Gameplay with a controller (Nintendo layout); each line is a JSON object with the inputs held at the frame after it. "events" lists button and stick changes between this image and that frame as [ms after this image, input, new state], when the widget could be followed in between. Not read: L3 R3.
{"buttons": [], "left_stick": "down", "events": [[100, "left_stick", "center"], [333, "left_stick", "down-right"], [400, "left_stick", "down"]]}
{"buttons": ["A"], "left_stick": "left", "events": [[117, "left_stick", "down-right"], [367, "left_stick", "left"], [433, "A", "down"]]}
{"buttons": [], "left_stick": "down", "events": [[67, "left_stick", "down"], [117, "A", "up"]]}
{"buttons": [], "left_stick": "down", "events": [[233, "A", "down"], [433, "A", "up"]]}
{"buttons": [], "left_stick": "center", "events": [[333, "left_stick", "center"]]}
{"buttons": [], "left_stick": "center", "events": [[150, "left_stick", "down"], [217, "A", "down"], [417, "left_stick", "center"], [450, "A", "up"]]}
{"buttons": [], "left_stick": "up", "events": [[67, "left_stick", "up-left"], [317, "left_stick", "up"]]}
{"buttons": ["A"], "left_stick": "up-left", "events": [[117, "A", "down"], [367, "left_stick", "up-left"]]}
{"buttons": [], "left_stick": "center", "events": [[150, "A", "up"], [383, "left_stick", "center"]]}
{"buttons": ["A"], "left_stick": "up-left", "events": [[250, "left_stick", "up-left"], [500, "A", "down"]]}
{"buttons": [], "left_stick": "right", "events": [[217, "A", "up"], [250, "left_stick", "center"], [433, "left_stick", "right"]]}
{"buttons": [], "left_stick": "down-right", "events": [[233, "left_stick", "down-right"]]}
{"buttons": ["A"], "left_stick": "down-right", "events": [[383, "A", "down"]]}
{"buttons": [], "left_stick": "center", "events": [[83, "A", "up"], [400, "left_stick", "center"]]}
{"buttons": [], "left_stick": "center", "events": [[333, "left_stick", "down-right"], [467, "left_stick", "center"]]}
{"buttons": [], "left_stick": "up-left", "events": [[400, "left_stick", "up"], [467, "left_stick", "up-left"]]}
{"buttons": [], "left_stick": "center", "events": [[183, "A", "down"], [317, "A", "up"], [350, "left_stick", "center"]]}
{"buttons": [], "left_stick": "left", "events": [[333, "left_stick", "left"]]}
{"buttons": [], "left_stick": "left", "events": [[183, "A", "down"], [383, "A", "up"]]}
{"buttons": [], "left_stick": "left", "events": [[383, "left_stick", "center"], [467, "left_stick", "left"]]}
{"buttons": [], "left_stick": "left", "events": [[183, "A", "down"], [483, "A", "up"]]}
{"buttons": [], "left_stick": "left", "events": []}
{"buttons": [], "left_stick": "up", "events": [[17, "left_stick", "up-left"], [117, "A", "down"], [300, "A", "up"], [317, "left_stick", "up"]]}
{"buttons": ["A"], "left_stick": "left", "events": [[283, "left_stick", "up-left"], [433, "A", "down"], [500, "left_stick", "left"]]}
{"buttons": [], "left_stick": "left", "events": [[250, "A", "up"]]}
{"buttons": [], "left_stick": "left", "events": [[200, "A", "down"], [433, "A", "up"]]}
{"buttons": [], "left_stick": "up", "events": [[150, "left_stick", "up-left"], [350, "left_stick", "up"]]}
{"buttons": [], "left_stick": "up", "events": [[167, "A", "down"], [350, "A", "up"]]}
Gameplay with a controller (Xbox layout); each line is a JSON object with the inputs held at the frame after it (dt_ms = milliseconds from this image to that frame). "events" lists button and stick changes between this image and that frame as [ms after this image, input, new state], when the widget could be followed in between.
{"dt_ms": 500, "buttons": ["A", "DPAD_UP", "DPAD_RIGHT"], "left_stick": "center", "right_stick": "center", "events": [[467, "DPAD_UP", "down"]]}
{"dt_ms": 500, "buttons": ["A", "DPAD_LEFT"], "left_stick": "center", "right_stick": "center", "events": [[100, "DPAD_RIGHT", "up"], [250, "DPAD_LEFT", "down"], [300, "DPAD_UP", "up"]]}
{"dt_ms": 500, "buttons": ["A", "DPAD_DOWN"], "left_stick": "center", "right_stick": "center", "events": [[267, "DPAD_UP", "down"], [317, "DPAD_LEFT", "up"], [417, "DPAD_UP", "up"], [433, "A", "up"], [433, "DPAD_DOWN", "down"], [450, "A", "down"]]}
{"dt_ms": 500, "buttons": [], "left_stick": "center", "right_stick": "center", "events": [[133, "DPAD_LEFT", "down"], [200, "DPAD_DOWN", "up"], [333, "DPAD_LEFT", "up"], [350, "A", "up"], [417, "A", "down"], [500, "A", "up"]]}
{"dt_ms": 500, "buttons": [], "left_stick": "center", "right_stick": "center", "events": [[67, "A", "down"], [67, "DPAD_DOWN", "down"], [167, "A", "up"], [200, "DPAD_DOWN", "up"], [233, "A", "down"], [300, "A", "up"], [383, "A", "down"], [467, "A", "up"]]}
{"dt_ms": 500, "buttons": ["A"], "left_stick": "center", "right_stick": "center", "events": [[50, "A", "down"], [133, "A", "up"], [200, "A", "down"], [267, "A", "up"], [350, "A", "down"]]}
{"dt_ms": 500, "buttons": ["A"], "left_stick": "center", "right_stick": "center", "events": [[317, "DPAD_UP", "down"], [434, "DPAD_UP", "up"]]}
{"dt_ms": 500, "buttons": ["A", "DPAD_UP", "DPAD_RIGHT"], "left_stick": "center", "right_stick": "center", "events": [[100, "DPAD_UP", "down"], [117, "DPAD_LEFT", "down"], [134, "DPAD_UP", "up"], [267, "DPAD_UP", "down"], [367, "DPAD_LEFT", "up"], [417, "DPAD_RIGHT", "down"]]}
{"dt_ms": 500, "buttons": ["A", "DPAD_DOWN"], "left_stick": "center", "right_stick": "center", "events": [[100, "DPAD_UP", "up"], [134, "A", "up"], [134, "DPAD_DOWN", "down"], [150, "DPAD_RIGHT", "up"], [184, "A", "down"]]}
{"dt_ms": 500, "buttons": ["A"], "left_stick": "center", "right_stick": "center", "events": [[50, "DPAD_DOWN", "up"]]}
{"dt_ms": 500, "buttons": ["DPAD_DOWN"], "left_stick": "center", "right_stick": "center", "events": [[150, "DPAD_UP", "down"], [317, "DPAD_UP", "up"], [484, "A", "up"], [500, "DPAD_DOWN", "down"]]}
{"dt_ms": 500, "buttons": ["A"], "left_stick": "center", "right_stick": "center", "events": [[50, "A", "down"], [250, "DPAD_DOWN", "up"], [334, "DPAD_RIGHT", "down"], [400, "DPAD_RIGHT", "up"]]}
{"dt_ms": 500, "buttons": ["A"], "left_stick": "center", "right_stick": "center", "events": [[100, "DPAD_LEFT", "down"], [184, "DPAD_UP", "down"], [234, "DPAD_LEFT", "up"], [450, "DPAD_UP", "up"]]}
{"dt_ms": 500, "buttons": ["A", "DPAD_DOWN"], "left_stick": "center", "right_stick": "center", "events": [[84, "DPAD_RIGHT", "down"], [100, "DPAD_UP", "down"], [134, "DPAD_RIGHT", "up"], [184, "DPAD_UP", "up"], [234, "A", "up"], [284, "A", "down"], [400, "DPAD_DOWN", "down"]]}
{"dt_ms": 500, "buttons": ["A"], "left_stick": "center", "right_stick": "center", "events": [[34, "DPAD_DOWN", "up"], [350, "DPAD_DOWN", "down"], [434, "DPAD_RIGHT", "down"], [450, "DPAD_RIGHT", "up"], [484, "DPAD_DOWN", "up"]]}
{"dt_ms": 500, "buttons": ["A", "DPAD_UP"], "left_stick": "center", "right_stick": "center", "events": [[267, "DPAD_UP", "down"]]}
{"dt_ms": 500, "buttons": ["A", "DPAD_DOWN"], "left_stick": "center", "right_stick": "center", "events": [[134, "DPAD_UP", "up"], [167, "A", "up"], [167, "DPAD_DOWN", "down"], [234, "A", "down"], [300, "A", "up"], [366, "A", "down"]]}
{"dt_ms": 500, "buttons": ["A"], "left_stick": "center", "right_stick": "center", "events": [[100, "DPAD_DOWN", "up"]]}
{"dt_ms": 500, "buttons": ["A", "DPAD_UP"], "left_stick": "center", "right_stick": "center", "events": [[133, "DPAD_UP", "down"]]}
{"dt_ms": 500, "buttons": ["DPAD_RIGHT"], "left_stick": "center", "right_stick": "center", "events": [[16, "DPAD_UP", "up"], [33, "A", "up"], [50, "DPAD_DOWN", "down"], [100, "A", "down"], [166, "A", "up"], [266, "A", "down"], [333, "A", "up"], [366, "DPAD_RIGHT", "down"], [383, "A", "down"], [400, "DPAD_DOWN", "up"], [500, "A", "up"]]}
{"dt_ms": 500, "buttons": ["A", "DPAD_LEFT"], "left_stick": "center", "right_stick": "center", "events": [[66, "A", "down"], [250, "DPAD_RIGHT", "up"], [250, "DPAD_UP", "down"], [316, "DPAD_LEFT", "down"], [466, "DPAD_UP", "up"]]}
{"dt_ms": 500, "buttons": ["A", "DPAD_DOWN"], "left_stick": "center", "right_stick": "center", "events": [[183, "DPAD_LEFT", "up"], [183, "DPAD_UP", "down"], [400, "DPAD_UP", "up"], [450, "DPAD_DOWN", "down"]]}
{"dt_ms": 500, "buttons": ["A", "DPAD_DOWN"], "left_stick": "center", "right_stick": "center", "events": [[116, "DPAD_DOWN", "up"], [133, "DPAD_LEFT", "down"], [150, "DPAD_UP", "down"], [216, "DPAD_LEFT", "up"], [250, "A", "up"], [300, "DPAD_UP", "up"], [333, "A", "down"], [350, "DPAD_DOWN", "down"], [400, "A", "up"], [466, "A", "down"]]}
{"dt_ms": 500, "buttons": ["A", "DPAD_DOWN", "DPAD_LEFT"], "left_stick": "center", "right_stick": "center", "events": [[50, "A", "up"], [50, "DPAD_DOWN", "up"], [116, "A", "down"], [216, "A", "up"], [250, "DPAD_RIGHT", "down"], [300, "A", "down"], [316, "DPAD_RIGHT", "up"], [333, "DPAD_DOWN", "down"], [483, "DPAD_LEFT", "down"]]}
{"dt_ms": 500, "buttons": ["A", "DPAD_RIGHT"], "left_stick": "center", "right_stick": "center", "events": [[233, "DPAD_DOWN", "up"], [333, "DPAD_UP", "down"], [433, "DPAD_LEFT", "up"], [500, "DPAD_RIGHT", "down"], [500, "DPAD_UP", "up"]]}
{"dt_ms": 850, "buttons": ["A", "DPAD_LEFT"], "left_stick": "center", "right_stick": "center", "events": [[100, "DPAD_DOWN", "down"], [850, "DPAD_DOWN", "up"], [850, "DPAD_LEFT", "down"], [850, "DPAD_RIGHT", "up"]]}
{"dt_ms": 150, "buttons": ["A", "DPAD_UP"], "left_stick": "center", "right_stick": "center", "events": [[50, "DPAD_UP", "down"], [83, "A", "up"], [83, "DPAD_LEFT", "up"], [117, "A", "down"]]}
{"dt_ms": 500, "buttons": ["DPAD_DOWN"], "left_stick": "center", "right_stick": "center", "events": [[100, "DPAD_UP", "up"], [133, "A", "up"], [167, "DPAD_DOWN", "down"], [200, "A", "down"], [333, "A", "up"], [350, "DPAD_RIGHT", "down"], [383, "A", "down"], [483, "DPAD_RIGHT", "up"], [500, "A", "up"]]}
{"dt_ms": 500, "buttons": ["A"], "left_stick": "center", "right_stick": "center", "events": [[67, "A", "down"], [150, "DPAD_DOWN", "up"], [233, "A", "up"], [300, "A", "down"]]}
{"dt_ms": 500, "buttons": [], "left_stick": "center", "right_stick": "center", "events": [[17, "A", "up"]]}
──────────────────────────────
If a line in the data above holds the string "image", report that line.

Gameplay with a controller (Nintendo layout); each line is a JSON object with the inputs held at the frame after it. "events" lists button and stick changes between this image and that frame as [ms after this image, input, new state], when the widget could be followed in between. Not read: L3 R3.
Gameplay with a controller (Xbox layout); each line is a JSON object with the inputs held at the frame after it (dt_ms = milliseconds from this image to that frame). "events" lists button and stick changes between this image and that frame as [ms after this image, input, new state], when the widget could be followed in between.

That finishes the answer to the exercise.